BRADENTON -- Monica Rodriguez-Valdez can’t help but be concerned about her oldest son. The straight-A student who flourished at Richard Milburn Academy was enrolled at Southeast High School recently so that he could graduate.
Bradenton’s Richard Milburn Academy, an alternative charter school for students ages 17 to 22, closed Monday. On Tuesday, chairs, desks and other classroom equipment were loaded onto a Manatee County School District truck from the 6210 17th Ave. W. school.
“Everything that has been purchased with public funding has to go back,” said Donna Eldridge, vice president of Richard Milburn Academy’s High School Division. “Most of the district items will be moved out this week.”
The school was closed after a district investigation revealed students were not fulfilling graduation requirements and courses did not comply with Florida State Standards.
Students classified as “special needs” did not qualify for that classification and others were enrolled in multiple core classes -- such as Algebra I and Algebra II -- at the same time. Plus, academic grades did not reflect some student performances.
Rodriguez-Valdez said her son earned his grades. He didn’t receive a form from district officials saying he had to give up class credits like other students. As the school planned for closure, each student was advised of their educational options.
Rodriguez-Valdez did not like the options given to her son. He was advised to take the GED with three credits remaining before being eligible to graduate, she said.
“My son deserves to graduate with his cap and gown,” Rodriguez-Valdez said.
So she enrolled him at Southeast High School. But others who have attended Richard Milburn are not having as much luck.
Those older than 18 can’t enroll in a district school. Manatee Technical Institute and, in some cases, the job corps appear to be their best options.
Some students have been ushered to the school district’s Life Program -- a dropout prevention program. That program, however, was turning some former Milburn students away, Rodriguez-Valdez said.

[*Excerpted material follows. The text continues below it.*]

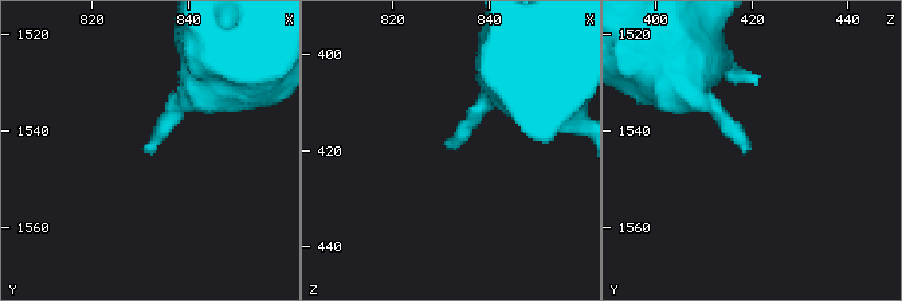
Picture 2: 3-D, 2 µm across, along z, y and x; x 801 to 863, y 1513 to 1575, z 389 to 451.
inspect em xz step 8 letters at (831, 1544, 419) # shape alone is not enough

Administrators of Horizon’s Life Program did not return repeated phone calls. Verdya Bradley, associate director of innovative programs and parental options for Manatee schools, wasn’t aware that the Life Program had turned away students. She didn’t want to speak about specific student cases without knowing all of the details.
Eldridge advises parents to work closely with the school district to find the right fit for their students.
“I would also encourage them to stay in close contact with staff at the school,” Eldridge added.
Bradenton resident Rodney Jones has mentored students at the school. He has advised them to move on. “The bottom line is, it’s unfortunate,” Jones said about the school’s closing. I’m telling the students that they have to adapt. Those that adapt will survive and move on.”
Not all details have been finalized regarding Richard Milburn. The Mana- tee County Branch of the National Association for the Advancement of Colored People issued a public records request to the corporate office of Richard Milburn Academy -- which has five schools in Florida and eight schools in Texas.
The NAACP asked for data including any information sent to the state’s Department of Education, graduation rates, racial demographics and the number of teachers teaching out of field.
“They didn’t seem to cooperate,” said Edward Bailey, president of the Manatee County Branch of the NAACP. Bailey received a notice saying the request would cost the NAACP a “couple thousand dollars.”